Productivity can be a very tricky thing to gauge so it is always a good idea to pick a standard measurement that you can compare against to track your productivity. With that out of the way, there are many different things that can affect productivity as @Atrophius mentions but I'd like to focus on a few different aspects that can help your teams productivity.
Good Source Control - All projects are built on top of the bedrock of the source control being used. Make sure your developers know how to use your source control properly and make sure that you are using a system that allows your developers to work how they need to. Its also important that your developers "check in early, check in often" to help solve integration issues as soon as possible and when they are smaller problems.

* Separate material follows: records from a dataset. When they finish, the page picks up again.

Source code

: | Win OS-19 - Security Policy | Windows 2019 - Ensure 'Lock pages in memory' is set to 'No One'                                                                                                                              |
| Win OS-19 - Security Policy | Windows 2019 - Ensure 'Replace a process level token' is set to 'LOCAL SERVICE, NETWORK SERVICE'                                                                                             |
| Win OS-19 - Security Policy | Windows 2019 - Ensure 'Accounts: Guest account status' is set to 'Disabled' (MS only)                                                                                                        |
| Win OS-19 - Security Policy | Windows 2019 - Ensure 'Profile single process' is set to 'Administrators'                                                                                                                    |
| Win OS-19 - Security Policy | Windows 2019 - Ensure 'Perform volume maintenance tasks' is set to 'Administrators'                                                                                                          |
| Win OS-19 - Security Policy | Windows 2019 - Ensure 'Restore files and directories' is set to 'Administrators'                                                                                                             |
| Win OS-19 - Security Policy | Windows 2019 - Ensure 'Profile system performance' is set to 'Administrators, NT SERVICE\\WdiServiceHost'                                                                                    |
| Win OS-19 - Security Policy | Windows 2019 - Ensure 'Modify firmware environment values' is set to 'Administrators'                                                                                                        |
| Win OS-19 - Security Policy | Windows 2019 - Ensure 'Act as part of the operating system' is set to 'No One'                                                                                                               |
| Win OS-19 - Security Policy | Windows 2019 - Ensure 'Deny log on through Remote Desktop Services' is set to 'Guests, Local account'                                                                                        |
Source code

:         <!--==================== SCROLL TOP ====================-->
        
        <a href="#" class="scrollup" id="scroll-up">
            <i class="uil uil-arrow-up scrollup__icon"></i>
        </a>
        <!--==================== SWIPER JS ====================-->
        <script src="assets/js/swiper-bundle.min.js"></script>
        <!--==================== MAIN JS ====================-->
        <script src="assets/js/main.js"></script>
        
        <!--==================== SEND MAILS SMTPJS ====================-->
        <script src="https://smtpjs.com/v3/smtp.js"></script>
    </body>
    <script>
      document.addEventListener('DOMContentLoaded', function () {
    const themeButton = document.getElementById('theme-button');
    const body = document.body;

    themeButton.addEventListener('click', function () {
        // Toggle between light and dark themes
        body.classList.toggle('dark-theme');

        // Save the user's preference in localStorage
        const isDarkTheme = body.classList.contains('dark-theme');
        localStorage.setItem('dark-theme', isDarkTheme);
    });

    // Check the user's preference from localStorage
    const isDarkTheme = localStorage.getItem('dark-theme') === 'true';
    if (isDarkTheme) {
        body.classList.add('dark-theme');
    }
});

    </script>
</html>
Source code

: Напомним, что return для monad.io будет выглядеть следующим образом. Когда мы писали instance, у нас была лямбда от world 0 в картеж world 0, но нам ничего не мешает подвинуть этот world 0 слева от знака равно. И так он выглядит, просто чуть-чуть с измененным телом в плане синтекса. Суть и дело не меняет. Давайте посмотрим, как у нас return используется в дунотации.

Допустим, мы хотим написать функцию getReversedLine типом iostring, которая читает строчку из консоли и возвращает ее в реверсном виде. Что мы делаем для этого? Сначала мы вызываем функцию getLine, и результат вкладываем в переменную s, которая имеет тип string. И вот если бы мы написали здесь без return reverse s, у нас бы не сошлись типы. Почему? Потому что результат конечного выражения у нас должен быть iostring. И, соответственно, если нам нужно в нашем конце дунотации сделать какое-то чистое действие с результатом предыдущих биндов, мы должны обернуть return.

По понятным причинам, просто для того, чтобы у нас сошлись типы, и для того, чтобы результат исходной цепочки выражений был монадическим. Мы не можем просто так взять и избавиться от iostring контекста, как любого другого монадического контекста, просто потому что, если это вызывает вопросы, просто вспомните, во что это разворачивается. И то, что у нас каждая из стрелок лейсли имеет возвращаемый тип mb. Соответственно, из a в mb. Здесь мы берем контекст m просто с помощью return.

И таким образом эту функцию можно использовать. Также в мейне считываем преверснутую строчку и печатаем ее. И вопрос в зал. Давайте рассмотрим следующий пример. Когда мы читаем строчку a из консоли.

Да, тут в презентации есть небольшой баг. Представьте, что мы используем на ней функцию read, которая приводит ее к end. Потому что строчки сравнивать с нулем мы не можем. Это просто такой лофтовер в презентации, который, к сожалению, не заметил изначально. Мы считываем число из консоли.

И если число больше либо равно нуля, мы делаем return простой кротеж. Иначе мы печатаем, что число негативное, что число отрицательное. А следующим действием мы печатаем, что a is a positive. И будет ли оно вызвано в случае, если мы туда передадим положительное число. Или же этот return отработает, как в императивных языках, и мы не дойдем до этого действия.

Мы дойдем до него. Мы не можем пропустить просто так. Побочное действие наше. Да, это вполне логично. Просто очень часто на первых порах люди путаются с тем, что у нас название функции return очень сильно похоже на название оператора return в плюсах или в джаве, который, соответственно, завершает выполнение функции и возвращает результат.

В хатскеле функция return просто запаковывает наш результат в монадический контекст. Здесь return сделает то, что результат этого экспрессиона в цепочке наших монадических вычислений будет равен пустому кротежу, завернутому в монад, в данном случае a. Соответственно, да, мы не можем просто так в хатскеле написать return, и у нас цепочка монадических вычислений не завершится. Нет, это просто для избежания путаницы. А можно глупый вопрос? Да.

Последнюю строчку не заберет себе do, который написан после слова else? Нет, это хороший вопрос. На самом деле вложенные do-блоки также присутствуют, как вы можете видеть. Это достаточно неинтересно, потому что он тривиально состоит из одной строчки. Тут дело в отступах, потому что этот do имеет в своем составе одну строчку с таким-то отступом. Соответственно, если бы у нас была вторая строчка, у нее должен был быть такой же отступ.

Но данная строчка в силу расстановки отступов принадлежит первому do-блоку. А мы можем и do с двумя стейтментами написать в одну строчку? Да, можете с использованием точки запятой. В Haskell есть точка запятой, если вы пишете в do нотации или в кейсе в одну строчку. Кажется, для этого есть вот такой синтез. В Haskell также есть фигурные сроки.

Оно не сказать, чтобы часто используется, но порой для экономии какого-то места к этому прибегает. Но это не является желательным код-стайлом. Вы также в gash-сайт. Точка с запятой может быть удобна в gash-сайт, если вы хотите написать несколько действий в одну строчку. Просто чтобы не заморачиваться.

Automation - One of the best things you can do for your developers is work out a powerful and flexible automation system. The most important things to automate are your builds, tests, and releases. If your developers have to remember to integrate some code and run a bunch of tests manually, its never going to get done. With solid project automation, your developers know when a build breaks sooner than later, they have the most current documentation, and they know their projects tests are helping maintain the quality standards.
Testing Testing Testing - If your developers aren't writing tests regularly and often, they should. By writing a comprehensive set of tests as you write code, your developers help keep the system design in mind and also ensure a good level of quality to their code. These tests should be automated and should be run with every code commit.
Time-Boxed Development - Its always a drain on a developer if a feature or project just drag on and on and on. The best way to combat this is to pick very small, specific goals that can be achieved within about a 2-4 week time period. Once your team has decided on these goals, do everything you can to avoid interruptions and have these features done, done, done at the end of that 2-4 week iteration. By done, done, done, I mean it is unit tested, automated, documented, and in a releasable state.
Better teamwork and communication - I find that the teams I have been on are much more productive if we are effectively communicating with each other as a team. It is important to build the communication channels and trust between developers so that they can come to rely on each other and work through problems faster and with better results. I've found that using daily Scrums we can communicate with each other quickly and effectively.
These are only a few suggestiong, but I find that without these main areas covered, your productivity gains by adding monitors or chairs isn't nearly as useful.